Department of Radiation Oncology, Massachusetts General Hospital & Harvard Medical School, Boston, Massachusetts, USA.

出版信息

Int J Radiat Oncol Biol Phys. 2013 Sep 1;87(1):216-22. doi: 10.1016/j.ijrobp.2013.05.013. Epub 2013 Jun 19.

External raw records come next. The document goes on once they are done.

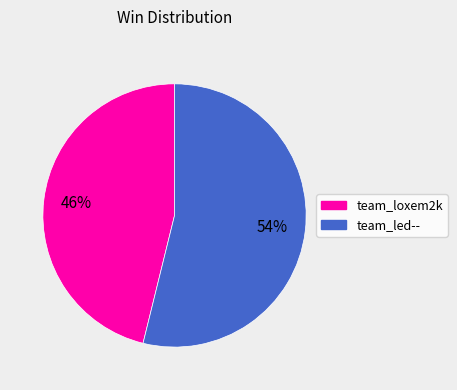

Which category accounts for the majority?

team_led--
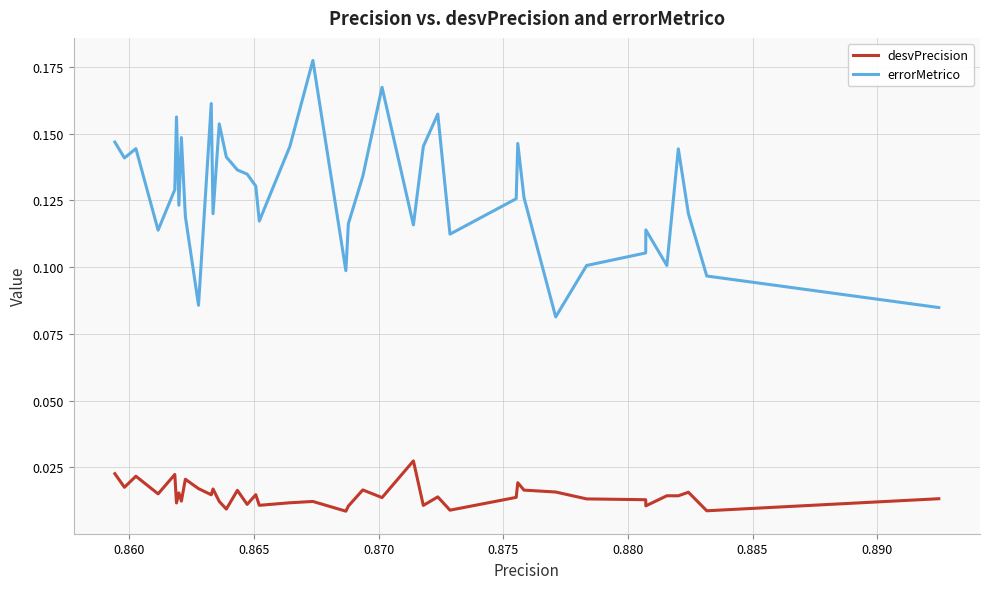

Rank the series by their average value, from lowest to highest.

desvPrecision, errorMetrico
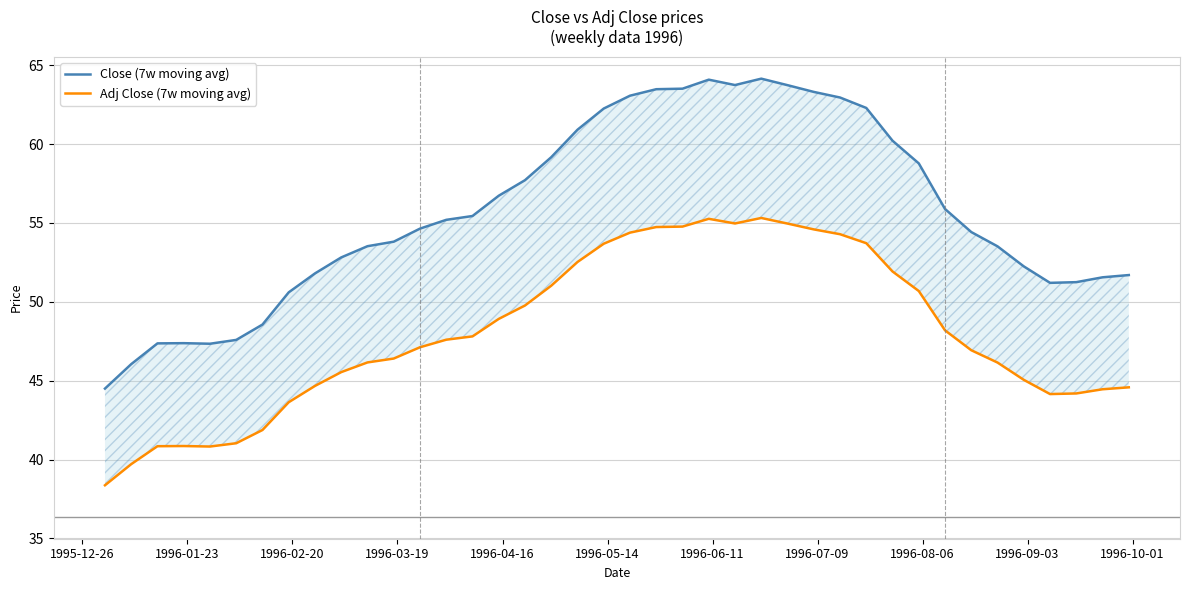

Reading left to right, transcribe all the data shown in this chart.

Close (7w moving avg): 44.5	46.0	47.4	47.4	47.3	47.6	48.6	50.6	51.8	52.8	53.5	53.8	54.6	55.2	55.4	56.7	57.7	59.2	60.9	62.3	63.1	63.5	63.5	64.1	63.7	64.2	63.7	63.3	63.0	62.3	60.2	58.8	55.9	54.4	53.5	52.2	51.2	51.2	51.6	51.7
Adj Close (7w moving avg): 38.4	39.7	40.8	40.9	40.8	41.0	41.9	43.6	44.7	45.5	46.2	46.4	47.1	47.6	47.8	48.9	49.8	51.0	52.5	53.7	54.4	54.7	54.8	55.3	55.0	55.3	55.0	54.6	54.3	53.7	51.9	50.7	48.2	46.9	46.1	45.1	44.2	44.2	44.5	44.6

DOI:10.1016/j.ijrobp.2013.05.013
PMID:23790771
原文链接:https://pmc.ncbi.nlm.nih.gov/articles/PMC4520412/
Abstract

PURPOSE

To investigate the feasibility and potential clinical benefit of linear energy transfer (LET) guided plan optimization in intensity modulated proton therapy (IMPT).

METHODS AND MATERIALS

A multicriteria optimization (MCO) module was used to generate a series of Pareto-optimal IMPT base plans (BPs), corresponding to defined objectives, for 5 patients with head-and-neck cancer and 2 with pancreatic cancer. A Monte Carlo platform was used to calculate dose and LET distributions for each BP. A custom-designed MCO navigation module allowed the user to interpolate between BPs to produce deliverable Pareto-optimal solutions. Differences among the BPs were evaluated for each patient, based on dose-volume and LET-volume histograms and 3-dimensional distributions. An LET-based relative biological effectiveness (RBE) model was used to evaluate the potential clinical benefit when navigating the space of Pareto-optimal BPs.

RESULTS

The mean LET values for the target varied up to 30% among the BPs for the head-and-neck patients and up to 14% for the pancreatic cancer patients. Variations were more prominent in organs at risk (OARs), where mean LET values differed by a factor of up to 2 among the BPs for the same patient. An inverse relation between dose and LET distributions for the OARs was typically observed. Accounting for LET-dependent variable RBE values, a potential improvement on RBE-weighted dose of up to 40%, averaged over several structures under study, was noticed during MCO navigation.

CONCLUSIONS

We present a novel strategy for optimizing proton therapy to maximize dose-averaged LET in tumor targets while simultaneously minimizing dose-averaged LET in normal tissue structures. MCO BPs show substantial LET variations, leading to potentially significant differences in RBE-weighted doses. Pareto-surface navigation, using both dose and LET distributions for guidance, provides the means for evaluating a large variety of deliverable plans and aids in identifying the clinically optimal solution.

摘要

目的

研究线性能量转移(LET)引导的计划优化在强度调制质子治疗(IMPT)中的可行性和潜在临床获益。

方法和材料

使用多标准优化(MCO)模块为 5 例头颈部癌症和 2 例胰腺癌患者生成一系列定义目标的帕累托最优 IMPT 基础计划(BP)。使用蒙特卡罗平台计算每个 BP 的剂量和 LET 分布。定制的 MCO 导航模块允许用户在 BP 之间进行插值,以生成可交付的帕累托最优解决方案。基于剂量-体积和 LET-体积直方图以及三维分布,评估每个患者 BP 之间的差异。使用基于 LET 的相对生物效应(RBE)模型评估在导航帕累托最优 BP 空间时的潜在临床获益。

结果

对于头颈部患者,BP 之间的靶区平均 LET 值变化高达 30%,对于胰腺癌患者,BP 之间的平均 LET 值变化高达 14%。在危及器官(OARs)中变化更为明显,同一患者的 BP 之间的平均 LET 值差异高达 2 倍。通常观察到 OARs 的剂量和 LET 分布之间存在反比关系。考虑到 LET 依赖性可变 RBE 值,在 MCO 导航过程中,在几个研究结构上,RBE 加权剂量平均提高了 40%。

结论

我们提出了一种优化质子治疗的新策略,以最大化肿瘤靶区的平均剂量-averaged LET,同时最小化正常组织结构的平均剂量-averaged LET。MCO BP 显示出显著的 LET 变化,导致 RBE 加权剂量可能存在显著差异。使用剂量和 LET 分布进行引导的帕累托表面导航提供了评估多种可交付计划的手段,并有助于确定临床最佳解决方案。